Alt kısım, Tanrı Gözlerinin göremediği kadar aşağıdaydı, ancak çevre görülebiliyordu.
Farklı alanlarda geniş deliğin kenarlarından kayalar çıkıntı yaptı.
Bazılarının üzerinde büyüyen bitkiler vardı, bazıları ise normal görünüyordu.
Bazı yerlerde küçük delikler vardı.
Gustav yaklaşık otuz saniyedir alçalmaktaydı ve beş bin fitten fazla alçalmıştı.
Hala bu konuda bir şey yapma niyeti olmadan aşağı inmeye devam etti.
Sanki ölümüne düşüyor gibiydi.
Swoooshhh!
Altı Bin Ayak!
Yedi Bin Ayak!
Sekiz Bin Ayak!
Gustav dokuz bin fiti geçtiği anda bir yeteneği harekete geçirdi.

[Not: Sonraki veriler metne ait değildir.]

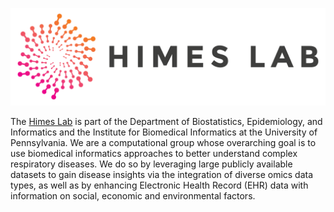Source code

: <img src='HimesLabLogo_Color.png'></img>

The [Himes Lab](https://www.himeslab.org/) is part of the Department of Biostatistics, Epidemiology, and Informatics and the Institute for Biomedical Informatics at the University of Pennsylvania. We are a computational group whose overarching goal is to use biomedical informatics approaches to better understand complex respiratory diseases. We do so by leveraging large publicly available datasets to gain disease insights via the integration of diverse omics data types, as well as by enhancing Electronic Health Record (EHR) data with information on social, economic and environmental factors.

[Boyut Manipülasyonu Etkinleştirildi]
Yaklaşık altı yüz fit aşağıda, solunda duvardaki belirli bir deliği kapatırken bedeninin boyu uzamaya başladı.
Swoooshhh!
Gustav’ın vücut uzunluğu, o belirli noktaya indikçe boyut olarak artmaya devam etti.

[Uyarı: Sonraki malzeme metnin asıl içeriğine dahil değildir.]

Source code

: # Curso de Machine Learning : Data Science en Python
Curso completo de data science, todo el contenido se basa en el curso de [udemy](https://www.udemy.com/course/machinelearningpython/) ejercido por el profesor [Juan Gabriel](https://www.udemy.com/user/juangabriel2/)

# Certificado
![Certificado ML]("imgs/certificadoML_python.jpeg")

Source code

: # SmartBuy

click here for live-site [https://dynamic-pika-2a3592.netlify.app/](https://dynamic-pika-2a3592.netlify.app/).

Artık üst üste yığılmış iki kamyon büyüklüğündeydi.
Gustav’ın vücudu soluna doğru deliğin yüksekliğine indiği anda, sol elini yoğun bir hızla uzattı.
sıkın!
Eli uzandı ve duvardaki deliğin kenarını kavradı.
Gustav’ın vücudu, vücut ağırlığını kaldırdığı için bu noktada düşmeyi bıraktı.
Boyut manipülasyonunu devre dışı bıraktı ve deliğe tırmanmadan önce orijinal boyutuna geri döndü.
Bu yerin duvarlarındaki diğer deliklerin aksine, bu özel delik yeterince büyüktü.
Büyüklüğü nedeniyle neredeyse bir oda gibiydi.
Gustav etrafına bakındı. Sadece zeminden çıkan çimenler ve sert, kaya gibi görünen kenarlar görülebiliyordu.
Tavan da yeterince yüksekti.
Gustav çantasından bir küp çıkardı ve üzerine vurdu.
Zrroiiinnn!
Açıldı ve çadır benzeri bir eve dönüştü.
“Şimdi deneylerime başlayabilirim, ama önce yemek yapacağım,” diye gülümsedi Gustav içeri girerken.